The current model being used is called K-Nearest Neighbors. K-nearest neighbors (KNN) is a simple algorithm that classifies a data point based on the majority label of its k closest points in the training data. In this case, the features we are using are goldat, xpat, and csat* for time points 10, 15, 20, 25. These are quantitative features.

The current model is not very good. Just randomly guesing, one would expect a %50 accuracy rate. The baseline is acheiving %65.3 which is higher than random, but not by much.

Final Model

There is a function I devised, called ‘decay_feature’ which calculates the ‘discounted value’ of each stat (goldat, xpat, and csat*) across time. In other words, creating the following new features: goldat_speed, xpat_speed, csat_speed.

goldat_speed and goldat* example:

goldat10	goldat15	goldat20	goldat25	goldat_speed
3228	5025	6506	8462	10194.1
3429	5366	6854	8254	10752.2
3283	5118	6511	8312	10301.2
3600	5461	7306	9356	11280.7
2678	3836	4785	5840	7861.2

What this means, is that for stats that come latter, they are multiplied by a discount or decay factor to reduce their impact. The thinking of this function, was that there sould be more emphasis on gold, xp, and cs advantages in the early game. In the early game, there may be more volitility, which means snowballing can have a greater impact. This feature has the effect of ‘increasing the separation distance’ between data points that are at different times, while moving features at the same time point closer.

Code for decay_feature:

def decay_feature(x:pd.DataFrame):
    x_copy = x.copy()
    for pre in prefix:
        stat_speed = 0
        decay_rate = 1
        for sec in sections:
            stat_speed+= x[pre + sec] * decay_rate
            decay_rate -= 0.3
        x_copy[pre + '_speed'] = stat_speed
    return x_copy

Further more, I added StandardScaler() feature to the process. This was to eliminate the effect of different scales of different features. For example, the csat* feature had numbers in the hundreds, while goldat and xpat where in the thousands.

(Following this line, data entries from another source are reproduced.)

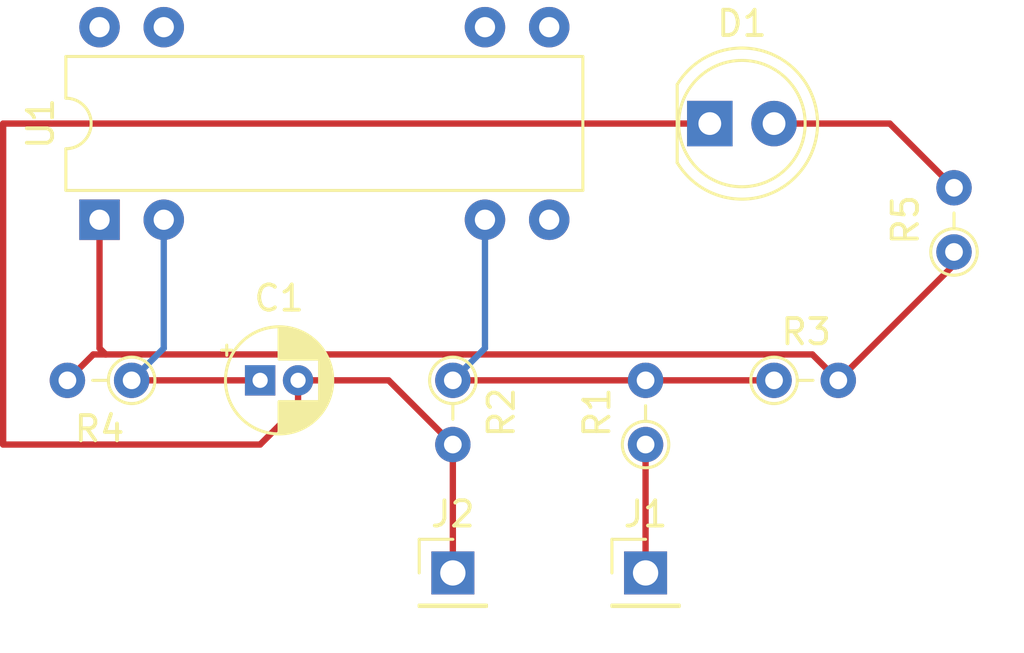
<source format=kicad_pcb>
(kicad_pcb (version 20211014) (generator pcbnew)

  (general
    (thickness 1.6)
  )

  (paper "A4")
  (layers
    (0 "F.Cu" signal)
    (31 "B.Cu" signal)
    (32 "B.Adhes" user "B.Adhesive")
    (33 "F.Adhes" user "F.Adhesive")
    (34 "B.Paste" user)
    (35 "F.Paste" user)
    (36 "B.SilkS" user "B.Silkscreen")
    (37 "F.SilkS" user "F.Silkscreen")
    (38 "B.Mask" user)
    (39 "F.Mask" user)
    (40 "Dwgs.User" user "User.Drawings")
    (41 "Cmts.User" user "User.Comments")
    (42 "Eco1.User" user "User.Eco1")
    (43 "Eco2.User" user "User.Eco2")
    (44 "Edge.Cuts" user)
    (45 "Margin" user)
    (46 "B.CrtYd" user "B.Courtyard")
    (47 "F.CrtYd" user "F.Courtyard")
    (48 "B.Fab" user)
    (49 "F.Fab" user)
    (50 "User.1" user)
    (51 "User.2" user)
    (52 "User.3" user)
    (53 "User.4" user)
    (54 "User.5" user)
    (55 "User.6" user)
    (56 "User.7" user)
    (57 "User.8" user)
    (58 "User.9" user)
  )

  (setup
    (pad_to_mask_clearance 0)
    (pcbplotparams
      (layerselection 0x00010fc_ffffffff)
      (disableapertmacros false)
      (usegerberextensions false)
      (usegerberattributes true)
      (usegerberadvancedattributes true)
      (creategerberjobfile true)
      (svguseinch false)
      (svgprecision 6)
      (excludeedgelayer true)
      (plotframeref false)
      (viasonmask false)
      (mode 1)
      (useauxorigin false)
      (hpglpennumber 1)
      (hpglpenspeed 20)
      (hpglpendiameter 15.000000)
      (dxfpolygonmode true)
      (dxfimperialunits true)
      (dxfusepcbnewfont true)
      (psnegative false)
      (psa4output false)
      (plotreference true)
      (plotvalue true)
      (plotinvisibletext false)
      (sketchpadsonfab false)
      (subtractmaskfromsilk false)
      (outputformat 1)
      (mirror false)
      (drillshape 1)
      (scaleselection 1)
      (outputdirectory "")
    )
  )

  (net 0 "")
  (net 1 "Net-(C1-Pad1)")
  (net 2 "GND")
  (net 3 "Net-(D1-Pad2)")
  (net 4 "+5V")
  (net 5 "Net-(R1-Pad2)")
  (net 6 "Net-(R3-Pad2)")

  (footprint "Connector_PinHeader_2.54mm:PinHeader_1x01_P2.54mm_Vertical" (layer "F.Cu") (at 137.16 81.28))

  (footprint "Resistor_THT:R_Axial_DIN0204_L3.6mm_D1.6mm_P2.54mm_Vertical" (layer "F.Cu") (at 156.975199 68.58 90))

  (footprint "Package_DIP:DIP-8-16_W7.62mm" (layer "F.Cu") (at 123.19 67.305 90))

  (footprint "LED_THT:LED_D5.0mm" (layer "F.Cu") (at 147.32 63.5))

  (footprint "Resistor_THT:R_Axial_DIN0204_L3.6mm_D1.6mm_P2.54mm_Vertical" (layer "F.Cu") (at 149.86 73.66))

  (footprint "Resistor_THT:R_Axial_DIN0204_L3.6mm_D1.6mm_P2.54mm_Vertical" (layer "F.Cu") (at 124.46 73.66 180))

  (footprint "Resistor_THT:R_Axial_DIN0204_L3.6mm_D1.6mm_P2.54mm_Vertical" (layer "F.Cu") (at 144.78 76.2 90))

  (footprint "Capacitor_THT:CP_Radial_D4.0mm_P1.50mm" (layer "F.Cu") (at 129.54 73.66))

  (footprint "Resistor_THT:R_Axial_DIN0204_L3.6mm_D1.6mm_P2.54mm_Vertical" (layer "F.Cu") (at 137.16 73.66 -90))

  (footprint "Connector_PinHeader_2.54mm:PinHeader_1x01_P2.54mm_Vertical" (layer "F.Cu") (at 144.78 81.28))

  (segment (start 124.46 73.66) (end 129.54 73.66) (width 0.25) (layer "F.Cu") (net 1) (tstamp 1d78c2f6-5a61-4b01-bd68-ac96bba98aa7))
  (segment (start 125.73 72.39) (end 124.46 73.66) (width 0.25) (layer "B.Cu") (net 1) (tstamp 5a0d2bd9-76d9-44fc-95ed-2d202c12b868))
  (segment (start 125.73 67.305) (end 125.73 72.39) (width 0.25) (layer "B.Cu") (net 1) (tstamp fce6baf1-38bb-4274-a6e8-3be208774fbf))
  (segment (start 131.04 74.7) (end 131.04 73.66) (width 0.25) (layer "F.Cu") (net 2) (tstamp 29b7a0de-3447-44cd-b6a7-cc3dbc81506a))
  (segment (start 134.62 73.66) (end 137.16 76.2) (width 0.25) (layer "F.Cu") (net 2) (tstamp 5794c883-e0e2-4080-bd47-4988b386bcf9))
  (segment (start 119.38 76.2) (end 129.54 76.2) (width 0.25) (layer "F.Cu") (net 2) (tstamp b2092b69-01f9-430f-b23b-b768ea41b4f0))
  (segment (start 131.04 73.66) (end 134.62 73.66) (width 0.25) (layer "F.Cu") (net 2) (tstamp b4902164-ac30-497a-b6fc-897964fa40a7))
  (segment (start 137.16 76.2) (end 137.16 81.28) (width 0.25) (layer "F.Cu") (net 2) (tstamp ce1c23d7-d86a-4160-b363-b732dd2339bc))
  (segment (start 129.54 76.2) (end 131.04 74.7) (width 0.25) (layer "F.Cu") (net 2) (tstamp d03335a4-b3bf-48d9-b4f3-7dfab3b8b8e9))
  (segment (start 147.32 63.5) (end 119.38 63.5) (width 0.25) (layer "F.Cu") (net 2) (tstamp e3362eee-f6bc-4616-826a-57363bf84db9))
  (segment (start 119.38 63.5) (end 119.38 76.2) (width 0.25) (layer "F.Cu") (net 2) (tstamp e55973c9-b3f0-4216-bab2-68f4a9b1b443))
  (segment (start 156.975199 66.04) (end 154.435199 63.5) (width 0.25) (layer "F.Cu") (net 3) (tstamp 10d0bbac-de20-4a37-a303-da57f0f050b3))
  (segment (start 154.435199 63.5) (end 149.86 63.5) (width 0.25) (layer "F.Cu") (net 3) (tstamp 1cf4db93-b463-4252-be29-695c70cdbea4))
  (segment (start 144.78 81.28) (end 144.78 76.2) (width 0.25) (layer "F.Cu") (net 4) (tstamp 31aa5152-3d98-4076-b709-2c6da7c796d2))
  (segment (start 144.78 73.66) (end 149.86 73.66) (width 0.25) (layer "F.Cu") (net 5) (tstamp 378a2b1d-5047-4235-84ee-af98d4b1c143))
  (segment (start 137.16 73.66) (end 144.78 73.66) (width 0.25) (layer "F.Cu") (net 5) (tstamp 48510d50-f341-460d-aad9-97aacc176bb6))
  (segment (start 138.43 67.305) (end 138.43 72.39) (width 0.25) (layer "B.Cu") (net 5) (tstamp 28777537-a9d0-4bde-8504-a29898e7a0a2))
  (segment (start 138.43 72.39) (end 137.16 73.66) (width 0.25) (layer "B.Cu") (net 5) (tstamp a1ec1663-e295-49ae-94e9-d649582a3500))
  (segment (start 122.945 72.635) (end 121.92 73.66) (width 0.25) (layer "F.Cu") (net 6) (tstamp 8a3d8ea5-3632-45b9-8382-39aaea795630))
  (segment (start 123.435 72.635) (end 122.945 72.635) (width 0.25) (layer "F.Cu") (net 6) (tstamp 8b2ddae9-fa9f-46b7-b200-7cf77bb5bb2c))
  (segment (start 123.19 67.305) (end 123.19 72.39) (width 0.25) (layer "F.Cu") (net 6) (tstamp a23c20ed-f813-4483-b28d-2c59ce802b30))
  (segment (start 152.4 73.66) (end 151.375 72.635) (width 0.25) (layer "F.Cu") (net 6) (tstamp c20a3a0d-b9ab-4b59-973d-d33e7658600d))
  (segment (start 123.19 72.39) (end 123.435 72.635) (width 0.25) (layer "F.Cu") (net 6) (tstamp c63173b8-6d88-447d-9e8b-21f6118293f9))
  (segment (start 151.375 72.635) (end 123.435 72.635) (width 0.25) (layer "F.Cu") (net 6) (tstamp d200c9e1-8b55-41e7-b458-890b757f512b))
  (segment (start 152.4 73.66) (end 156.975199 69.084801) (width 0.25) (layer "F.Cu") (net 6) (tstamp f6f2996e-0e19-46b1-8259-793869f379d9))
  (segment (start 156.975199 69.084801) (end 156.975199 68.58) (width 0.25) (layer "F.Cu") (net 6) (tstamp ffdbe7a9-2eae-4385-a43d-9876ad662a5d))

)

</source>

K-nearest neighbors is a non-parametric algorithm that classifies a data point by looking at the k closest data points (neighbors) in the training set and assigning the most common label among them. It works based on the idea that similar data points are likely to have similar outcomes.

Overall, the model is straight forward, with the new features first made, then StandardScaler() applied, which is then fed to KNeighborsClassifier(). The method used to find the best hyperparameter k, was a GridSearchCV in the range 1 to 30. The best value determined for the base model was k=28. When given to the final model with the new features, we yield a %66.8 accuracy rate, which is a %1.5 improvement.